I am kind of glad that she will be getting some quality daddy time, but I am very sad to take her away from her friend at daycare. They are so cute. Now we have to find some activities that daddy can take her on to help keep her active and learning. Right now the only thing we have in mind for sure is gymnastics.



{August 15, 2008}   Date night

I can’t wait for tomorrow. My mom has agreed to babysit overnight so that Geoff and I can have a night out. I am so excited, this is the first time in 19 months that we will have been away from the kids. Now don’t get me wrong, I love my kids and enjoy spending as much time with all of them as possible, but I need a break.

My mom is coming over around lunch time so that we can get an early start. We have reserved a nice hotel room here in town that we will be checking in to as soon as we leave the kids with Grandma. The hotel has a nice pool, so we are going to spend the afternoon swimming and relaxing by the pool. Then we are off to Bridgestreet for a nice dinner, a walk, maybe stop into the lounge at the hotel to listen to some music, and then off to bed where I hope to get a full night of uninterupted sleep. Geoff doesn’t seem to think that I will be able to sleep since we will be away from home, and without the kids, and since I am used to getting up during the night anyway. I think he is wrong. I need to sleep, and after an afternoon of swimming I should be sufficiently exhausted. And who knows we may even go swimming again after dinner if it’s not too late and I am not too tired.

It is going to be so nice to have this time to spend alone with my husband. Doing grown-up stuff. Not having to be home at a certain time to put kids in bed or to relieve the babysitter. I won’t have to be up at the crack of dawn with a crying baby. We will be able to have a meal without a child complaining. I can’t wait.



{August 14, 2008}   Selling my soul

As you know my job will soon be ending, and even if it wasn’t I really don’t want to stay here. So what do I do about this? I started filling out applications and submitting resumes almost a month ago. I have had a few interviews, but nothing is coming of it yet. This past Monday I finally broke down and went to see the people that I used to work for, thus selling my soul.

I know most people aren’t really familiar with what happened at this company, so let me fill  you in. I had worked for them for over a year and a half, basically killing myself to help keep them afloat. I usually worked through my lunch breaks, and went above and beyond what most people would have for the amount of money and crap I had to put up with. I never had a single complaint or problem while I was there. Out of the blue last July they fired me. I dropped a column from a spreadsheet during the printing process. That’s it I forgot to reset my print area, and got canned for it. This was made even worse because we had just found out that I was pregnant again, so I lost my insurance and income.
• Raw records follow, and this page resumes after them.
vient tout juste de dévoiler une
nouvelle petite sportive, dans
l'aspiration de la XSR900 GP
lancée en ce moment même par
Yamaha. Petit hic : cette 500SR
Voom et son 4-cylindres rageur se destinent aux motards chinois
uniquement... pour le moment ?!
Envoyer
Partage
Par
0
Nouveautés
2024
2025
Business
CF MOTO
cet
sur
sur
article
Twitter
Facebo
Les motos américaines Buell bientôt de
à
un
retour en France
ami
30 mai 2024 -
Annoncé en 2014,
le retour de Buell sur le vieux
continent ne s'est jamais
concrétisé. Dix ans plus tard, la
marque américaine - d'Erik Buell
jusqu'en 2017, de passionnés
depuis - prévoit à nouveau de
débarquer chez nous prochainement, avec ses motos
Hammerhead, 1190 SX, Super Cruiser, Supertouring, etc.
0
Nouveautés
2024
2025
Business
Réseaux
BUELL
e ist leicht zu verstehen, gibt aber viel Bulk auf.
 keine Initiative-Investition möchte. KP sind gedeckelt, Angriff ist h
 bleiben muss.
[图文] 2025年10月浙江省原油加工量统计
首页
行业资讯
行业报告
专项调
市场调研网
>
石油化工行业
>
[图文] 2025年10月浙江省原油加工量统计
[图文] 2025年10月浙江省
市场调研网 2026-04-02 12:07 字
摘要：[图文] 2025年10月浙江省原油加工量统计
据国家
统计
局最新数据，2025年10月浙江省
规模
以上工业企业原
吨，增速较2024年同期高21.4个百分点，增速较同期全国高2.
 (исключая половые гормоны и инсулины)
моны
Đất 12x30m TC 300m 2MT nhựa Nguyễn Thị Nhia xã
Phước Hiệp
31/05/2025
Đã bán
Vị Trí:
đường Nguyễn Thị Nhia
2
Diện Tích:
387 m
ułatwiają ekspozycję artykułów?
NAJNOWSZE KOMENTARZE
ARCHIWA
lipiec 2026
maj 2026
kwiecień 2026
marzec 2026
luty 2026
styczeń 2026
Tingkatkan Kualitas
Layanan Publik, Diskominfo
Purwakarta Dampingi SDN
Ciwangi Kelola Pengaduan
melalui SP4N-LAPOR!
Now don’t get me wrong, I loved my job there, but the people are freaking nuts. Husband and wife owners who don’t agree on how the business should be run, construction workers with bad attitudes, general contractors with even worse attitudes and business practices… makes for one very stressed out me.

Well, since jobs aren’t seeming to pan out as fast as I would like right now, I went to see them and asked for my job back. I think they are going to make me an offer, but am I nuts for even thinking of going back to a place that treated me so bad and kept me so stressed out? Probably, but I think I can get them to hire me back for a dramatically increased salary. If not, I guess I will just keep looking because it isn’t worth the stress to work there without a ton of money coming from it.



We spent about half the day yesterday catching up on some cleaning, and hopefully will get the rest done today. I bought one of those little 3 drawer carts the other day to put in our bathroom since we have no vanity, no drawers, and no where to store anything. I spent about 2 hours yesterday cleaning up and organizing our bathroom (and no it wasn’t that dirty, just very cluttered). Geoff and I have a small half bath in our bedroom, and as I said it has no vanity, just a wall mounted sink (which we will be changing sometime in the near future). We have lived in this house 1 1/2 years and I still had a box of bathroom stuff just pushed under the sink. Whenever I needed something out of it I just dug through until I found it. The shelves above our toilet were a mess with everything just kind of shoved in, and the corner in the bathroom had become home for a suitcase. I had not intended for this to become its new home, but when we moved in I had packed some stuff in the suitcase and when we were unpacking and having a baby and dealing with life in general, no one ever moved it. Anyway, my make-up is now organized in a fashion where I can easily find anything I need, and it’s not overflowing into Geoff’s stuff. All of the miscellaneous bottles of stuff are neatly put away. And best of all, the suitcase is being moved to a closet. I am so proud of my organized bathroom, now I just wish the rest of the house would follow.